[Colored object listings]
^^^^^^^^^^^^^^^^
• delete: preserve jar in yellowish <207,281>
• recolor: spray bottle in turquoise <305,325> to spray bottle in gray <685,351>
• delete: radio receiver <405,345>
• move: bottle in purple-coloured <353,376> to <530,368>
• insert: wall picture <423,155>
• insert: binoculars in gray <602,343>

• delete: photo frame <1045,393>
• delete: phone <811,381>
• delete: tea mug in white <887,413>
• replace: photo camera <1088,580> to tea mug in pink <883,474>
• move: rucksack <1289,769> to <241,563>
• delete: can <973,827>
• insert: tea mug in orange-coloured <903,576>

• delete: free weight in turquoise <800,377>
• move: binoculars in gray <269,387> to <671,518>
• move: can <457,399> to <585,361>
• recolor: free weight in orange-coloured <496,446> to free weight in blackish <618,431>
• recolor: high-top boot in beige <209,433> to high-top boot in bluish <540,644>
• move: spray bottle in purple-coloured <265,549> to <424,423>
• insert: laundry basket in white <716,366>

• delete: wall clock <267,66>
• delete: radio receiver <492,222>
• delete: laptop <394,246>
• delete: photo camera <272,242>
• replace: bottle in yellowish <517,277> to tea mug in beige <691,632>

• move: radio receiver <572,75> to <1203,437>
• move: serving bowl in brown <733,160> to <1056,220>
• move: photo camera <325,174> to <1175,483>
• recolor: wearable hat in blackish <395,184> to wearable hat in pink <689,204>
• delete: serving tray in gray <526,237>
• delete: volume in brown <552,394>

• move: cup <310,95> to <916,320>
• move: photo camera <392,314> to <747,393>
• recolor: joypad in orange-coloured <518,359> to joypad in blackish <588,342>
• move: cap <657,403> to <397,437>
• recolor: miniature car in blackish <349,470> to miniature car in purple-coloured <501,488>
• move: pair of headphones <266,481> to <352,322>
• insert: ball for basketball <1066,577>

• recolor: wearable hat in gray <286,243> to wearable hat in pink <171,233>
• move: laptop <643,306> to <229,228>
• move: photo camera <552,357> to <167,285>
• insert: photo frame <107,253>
^^^^^^^^^^^^^^^^
§ What to work on
In the entries above, find the line holding "radio receiver <405,345>" and the line holding "wall picture <423,155>"; print both of them and every line between, exactly, and nothing else.

§ Written solution
• delete: radio receiver <405,345>
• move: bottle in purple-coloured <353,376> to <530,368>
• insert: wall picture <423,155>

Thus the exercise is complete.